Brig. General Jan Karpinski, who was in charge of the now-infamous Abu Ghraib prison, is the subject of a glowing profile in today’s WaPo Style section.
“She says she did not have enough soldiers to staff them, and when she complained to higher-ups, they were unresponsive,” the article notes.
“I think they were setting me up over time,” General Karpinski told the Post. “In the end, it might be proven that the Taguba report [on alleged abuse in the prison] was flawed…They didn’t care if they tarnished my reputation and destroyed me in the process, because I was disposable. I was a reservist and they were careerists.”
The Taguba report, according to the Post, “depicts a commander with poor communication skills who ’rubber stamped’ investigations into escapes by detainees, and made too few visits to Abu Ghraib, which she recalls as about 35 miles from where she was headquartered.”
“It says she understaffed the prison, exercised poor oversight and failed to remind her soldiers of the Geneva Conventions,” the WaPo continues.

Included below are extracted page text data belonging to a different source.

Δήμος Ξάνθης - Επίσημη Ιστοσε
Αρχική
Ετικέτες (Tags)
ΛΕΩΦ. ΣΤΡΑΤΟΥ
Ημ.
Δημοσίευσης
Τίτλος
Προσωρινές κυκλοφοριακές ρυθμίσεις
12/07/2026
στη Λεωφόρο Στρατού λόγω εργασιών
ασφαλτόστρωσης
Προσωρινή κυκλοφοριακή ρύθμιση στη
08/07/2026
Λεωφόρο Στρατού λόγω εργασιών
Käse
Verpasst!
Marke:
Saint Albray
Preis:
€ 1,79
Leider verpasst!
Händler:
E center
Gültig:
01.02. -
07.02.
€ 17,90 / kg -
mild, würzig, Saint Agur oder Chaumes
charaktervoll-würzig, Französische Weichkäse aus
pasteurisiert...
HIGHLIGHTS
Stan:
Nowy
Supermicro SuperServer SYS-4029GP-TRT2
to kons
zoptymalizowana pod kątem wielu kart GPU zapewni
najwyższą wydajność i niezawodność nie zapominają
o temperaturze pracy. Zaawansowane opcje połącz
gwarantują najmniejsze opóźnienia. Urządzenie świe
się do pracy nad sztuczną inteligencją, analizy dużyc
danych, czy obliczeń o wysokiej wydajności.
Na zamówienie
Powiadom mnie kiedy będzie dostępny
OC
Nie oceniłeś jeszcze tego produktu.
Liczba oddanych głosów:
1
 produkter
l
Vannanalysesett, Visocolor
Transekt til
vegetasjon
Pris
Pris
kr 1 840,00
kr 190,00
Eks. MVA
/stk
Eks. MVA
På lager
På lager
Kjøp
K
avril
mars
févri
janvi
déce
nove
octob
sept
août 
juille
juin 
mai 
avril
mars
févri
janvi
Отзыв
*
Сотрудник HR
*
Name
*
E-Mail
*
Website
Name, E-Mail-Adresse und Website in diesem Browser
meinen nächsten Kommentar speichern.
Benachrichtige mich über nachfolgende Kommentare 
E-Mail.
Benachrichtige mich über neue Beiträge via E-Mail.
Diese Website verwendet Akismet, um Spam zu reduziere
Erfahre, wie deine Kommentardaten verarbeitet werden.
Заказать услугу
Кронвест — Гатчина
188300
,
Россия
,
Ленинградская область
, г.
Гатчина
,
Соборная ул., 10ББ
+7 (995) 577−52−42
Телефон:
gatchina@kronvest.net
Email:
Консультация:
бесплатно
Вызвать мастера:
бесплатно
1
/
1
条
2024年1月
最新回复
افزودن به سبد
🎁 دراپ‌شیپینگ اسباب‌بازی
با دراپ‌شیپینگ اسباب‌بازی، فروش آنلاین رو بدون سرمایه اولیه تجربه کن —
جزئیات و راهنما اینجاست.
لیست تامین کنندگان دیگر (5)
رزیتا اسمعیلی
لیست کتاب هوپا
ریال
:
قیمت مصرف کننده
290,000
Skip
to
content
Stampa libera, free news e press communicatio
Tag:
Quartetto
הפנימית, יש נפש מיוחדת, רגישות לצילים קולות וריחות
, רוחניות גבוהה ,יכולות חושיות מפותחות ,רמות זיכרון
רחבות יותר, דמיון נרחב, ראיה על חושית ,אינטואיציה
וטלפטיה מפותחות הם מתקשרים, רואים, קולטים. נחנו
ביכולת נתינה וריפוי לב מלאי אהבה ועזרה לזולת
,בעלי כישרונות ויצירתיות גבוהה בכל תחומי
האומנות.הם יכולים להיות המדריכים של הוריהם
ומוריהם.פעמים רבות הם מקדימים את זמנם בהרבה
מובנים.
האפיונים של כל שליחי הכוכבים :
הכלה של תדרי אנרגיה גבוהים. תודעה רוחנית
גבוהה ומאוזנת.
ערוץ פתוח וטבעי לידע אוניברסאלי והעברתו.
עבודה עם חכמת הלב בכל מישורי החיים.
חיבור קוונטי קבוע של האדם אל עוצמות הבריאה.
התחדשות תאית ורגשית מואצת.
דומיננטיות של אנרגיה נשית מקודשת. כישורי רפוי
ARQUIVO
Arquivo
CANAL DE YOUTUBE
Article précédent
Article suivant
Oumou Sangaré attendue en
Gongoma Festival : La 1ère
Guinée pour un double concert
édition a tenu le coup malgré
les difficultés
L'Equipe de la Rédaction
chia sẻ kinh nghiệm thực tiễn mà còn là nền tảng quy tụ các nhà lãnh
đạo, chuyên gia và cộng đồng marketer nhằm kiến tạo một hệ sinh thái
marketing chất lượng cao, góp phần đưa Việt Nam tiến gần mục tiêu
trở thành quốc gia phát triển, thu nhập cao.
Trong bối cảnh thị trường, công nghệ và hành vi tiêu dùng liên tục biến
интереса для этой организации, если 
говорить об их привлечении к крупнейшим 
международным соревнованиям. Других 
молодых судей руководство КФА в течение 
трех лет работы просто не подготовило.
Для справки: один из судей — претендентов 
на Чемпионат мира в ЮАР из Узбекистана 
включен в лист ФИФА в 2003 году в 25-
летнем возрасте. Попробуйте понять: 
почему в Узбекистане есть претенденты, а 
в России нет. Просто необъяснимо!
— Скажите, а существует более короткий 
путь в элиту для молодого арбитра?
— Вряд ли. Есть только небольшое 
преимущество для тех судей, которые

The WaPo quotes from the report:
“BG Karpinski was extremely emotional during much of her testimony. What I found particularly disturbing in her testimony was her complete unwillingness to either understand or accept that many of the problems inerent in the 800th MP Brigade were caused or exacerbated by poor leadership and the refusal of her command to both establish and enforce basic standards and principals among its soldiers.”
Needless to say, this report annoyed Karpinski: “She says she wonders if a man would have been described that way.”
Well, yes, if he behaved in that fashion. Which is unlikely.